THE TASK: Go through the entries below and print, exactly, the lines starting at the one with "One cell or" and ending at the one with "One object in", keeping both ends and no others.

Spatial grounding data
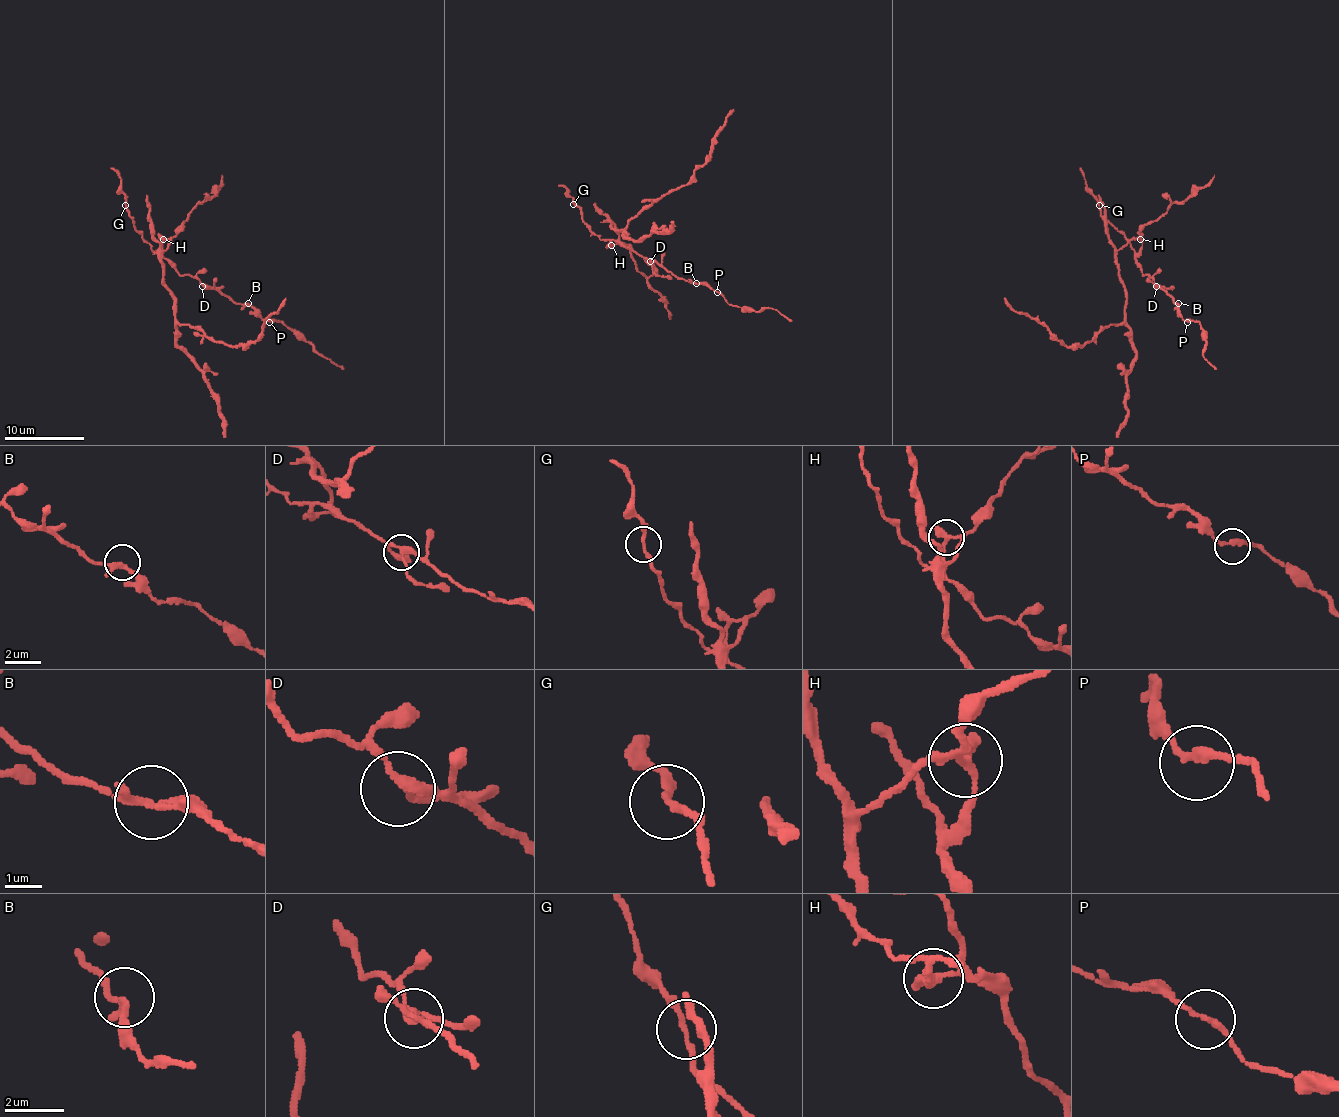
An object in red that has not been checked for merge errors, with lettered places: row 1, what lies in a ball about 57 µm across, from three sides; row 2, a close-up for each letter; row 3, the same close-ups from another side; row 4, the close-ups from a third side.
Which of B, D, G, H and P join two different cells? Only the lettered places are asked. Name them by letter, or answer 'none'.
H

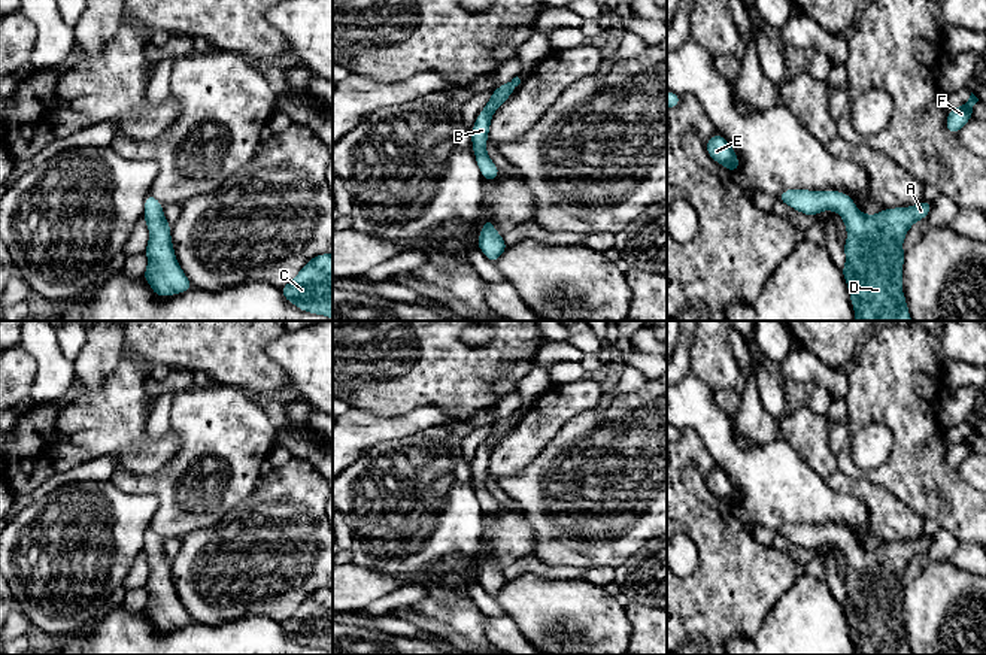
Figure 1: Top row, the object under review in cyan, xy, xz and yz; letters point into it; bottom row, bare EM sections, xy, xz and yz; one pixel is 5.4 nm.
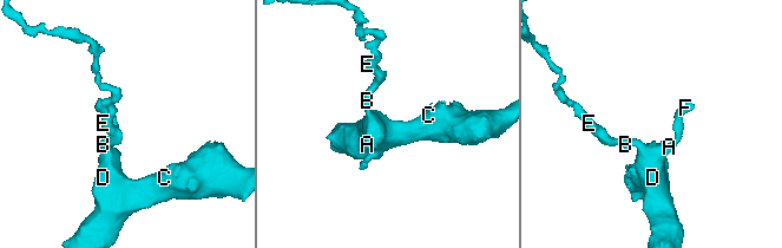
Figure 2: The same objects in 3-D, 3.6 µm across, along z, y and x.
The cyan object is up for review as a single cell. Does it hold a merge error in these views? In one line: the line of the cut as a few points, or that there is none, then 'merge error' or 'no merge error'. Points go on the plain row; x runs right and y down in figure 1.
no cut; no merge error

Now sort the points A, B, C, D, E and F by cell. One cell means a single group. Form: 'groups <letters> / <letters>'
* * *
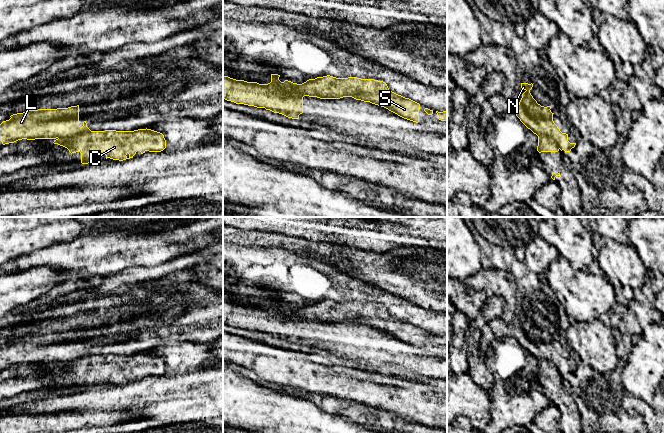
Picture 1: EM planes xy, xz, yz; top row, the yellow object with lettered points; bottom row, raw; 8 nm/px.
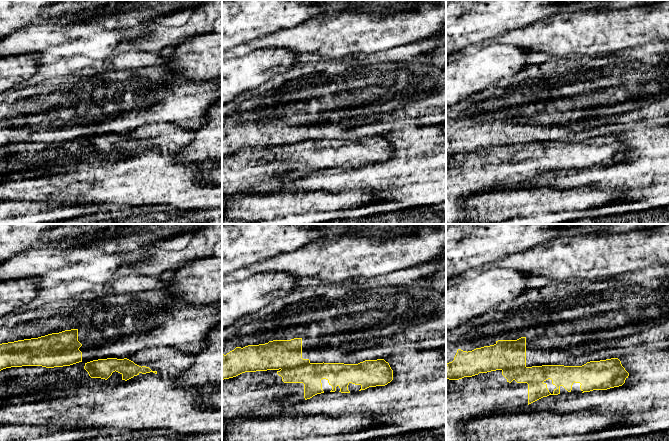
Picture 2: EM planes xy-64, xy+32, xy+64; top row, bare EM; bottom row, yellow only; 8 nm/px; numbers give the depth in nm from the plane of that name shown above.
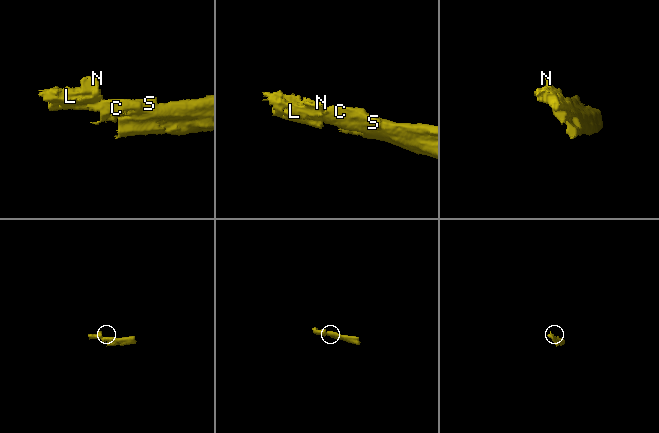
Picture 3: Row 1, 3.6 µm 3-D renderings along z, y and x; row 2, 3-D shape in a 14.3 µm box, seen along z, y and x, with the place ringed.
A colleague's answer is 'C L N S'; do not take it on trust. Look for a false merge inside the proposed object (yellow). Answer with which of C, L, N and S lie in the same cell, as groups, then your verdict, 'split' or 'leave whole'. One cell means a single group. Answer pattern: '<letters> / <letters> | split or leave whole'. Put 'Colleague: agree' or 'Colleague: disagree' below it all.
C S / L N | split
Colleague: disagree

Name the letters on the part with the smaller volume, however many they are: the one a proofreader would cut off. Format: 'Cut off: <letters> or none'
* * *
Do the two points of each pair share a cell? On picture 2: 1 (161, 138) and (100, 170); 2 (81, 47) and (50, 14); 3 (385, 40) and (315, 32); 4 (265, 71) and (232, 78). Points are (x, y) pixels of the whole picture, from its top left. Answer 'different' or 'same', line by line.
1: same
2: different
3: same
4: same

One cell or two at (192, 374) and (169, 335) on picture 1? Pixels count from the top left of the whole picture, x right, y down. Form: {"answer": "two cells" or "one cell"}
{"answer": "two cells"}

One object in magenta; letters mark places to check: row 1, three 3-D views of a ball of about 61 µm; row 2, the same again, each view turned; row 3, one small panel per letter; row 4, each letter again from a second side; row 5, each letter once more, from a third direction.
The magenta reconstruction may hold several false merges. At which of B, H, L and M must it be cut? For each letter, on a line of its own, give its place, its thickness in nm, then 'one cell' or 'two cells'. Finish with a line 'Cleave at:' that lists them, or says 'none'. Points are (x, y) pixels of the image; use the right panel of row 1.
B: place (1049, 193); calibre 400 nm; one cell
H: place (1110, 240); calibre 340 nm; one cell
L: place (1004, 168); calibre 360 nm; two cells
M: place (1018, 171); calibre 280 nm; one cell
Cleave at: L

SOLUTION FOR THIS TASK:
One cell or two at (192, 374) and (169, 335) on picture 1? Pixels count from the top left of the whole picture, x right, y down. Form: {"answer": "two cells" or "one cell"}
{"answer": "two cells"}

One object in magenta; letters mark places to check: row 1, three 3-D views of a ball of about 61 µm; row 2, the same again, each view turned; row 3, one small panel per letter; row 4, each letter again from a second side; row 5, each letter once more, from a third direction.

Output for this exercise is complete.